Setiap
bulan Desember umat nasrani merayakan hari raya agama mereka, yaitu
Hari Natal yang jatuh pada tanggal 25 Desember. Mendekati bulan ini,
beberapa sudut pertokoan mulai ramai dengan hiasan natal.
Supermarket-supermarket yang mulanya sepi-sepi saja, kini dihiasi dengan
pernak-pernik natal. Media massa pun tidak ketinggalan ikut memeriahkan
hari raya ini dengan menayangkan acara-acara spesial natal.

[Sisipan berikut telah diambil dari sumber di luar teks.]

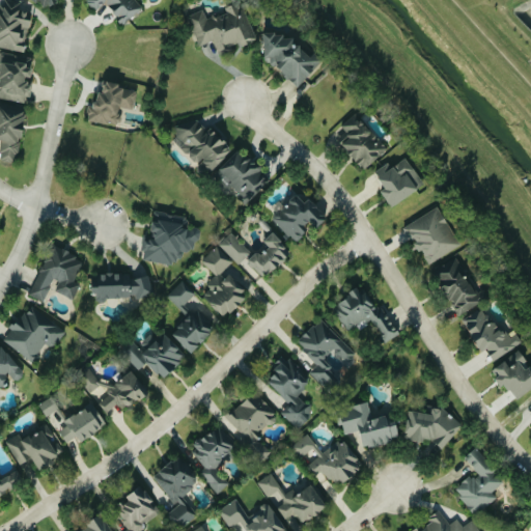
[(0,47),(24,52),(32,12),(20,10),(22,2),(8,0),(0,0),(0,47)]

Sebagian dari kaum musliminpun tidak terlewatkan untuk mengucapkan
selamat natal kepada rekan, kerabat atau tetangga mereka yang merayakan
natal. Dengan alasan toleransi beragama atau menjaga hak tetangga dan
sebagainya.
Mereka tidak mengetahui bahwa perbuatan ini tidak boleh dilakukan,
dengan tanpa beban dan tanpa merasa berdosa ucapan selamat natal itu
terlontar dari mulut-mulut mereka. Mereka salah kaprah tentang toleransi
beragama sehingga dengan gampang dan mudahnya mereka mengucapkan
selamat natal pada teman dan kerabat mereka yang beragama nasrani. Lalu
bagaimana sebenarnya pandangan islam dalam perkara ini?
Natal Menurut Islam
Peringatan Natal, memiliki makna ‘Memperingati dan mengahayati kelahiran
Yesus Kristus’ (Kamus Besar Bahasa Indonesia, Depdiknas terbitan Balai
Pustaka). Menurut orang-orang nasrani, Yesus (dalam Islam disebut dengan
‘Isa) dianggap sebagai anak Tuhan yang lahir dari rahim Bunda Maria.
Hal ini tentu sangat bertentangan dengan syariat Islam yang mengimani
bahwa Nabi ‘Isa ‘alaihis sallam bukanlah anak Tuhan yang dilahirkan ke
dunia melainkan salah satu nabi dari nabi-nabi yang Allah utus untuk
hamba-hamba-Nya.
Allah SWT berfirman (yang artinya): Berkata Isa: "Sesungguhnya aku ini
hamba Allah, Dia memberiku Al kitab (Injil) dan Dia menjadikan aku
seorang Nabi, (QS. Maryam:30)
Seorang muslim pasti merasa senang dengan kelahiran Nabi Isa as, karena
dengan lahirnya Beliau maka semakin bertambah jumlah para penebar misi
tauhid di muka bumi. Akan tetapi pandangan kaum nasrani mengenai Nabi
Isa as tidak sama dengan pandangan kita, mereka meyakini bahwa Nabi Isa
as (Yesus) merupakan anak tuhan. Meyakini bahwa tuhan memiliki keturunan
merupakan bentuk kekufuran yang nyata dan melenceng jauh dari faham
tauhid yang kita yakini.
Maka barangsiapa dari kita yang mengaku bahwa dirinya adalah seorang
muslim, maka ia harus meyakini bahwa ‘Isa adalah seorang Nabi yang Allah
utus menyampaikan risalah-Nya dan bukanlah anak Tuhan.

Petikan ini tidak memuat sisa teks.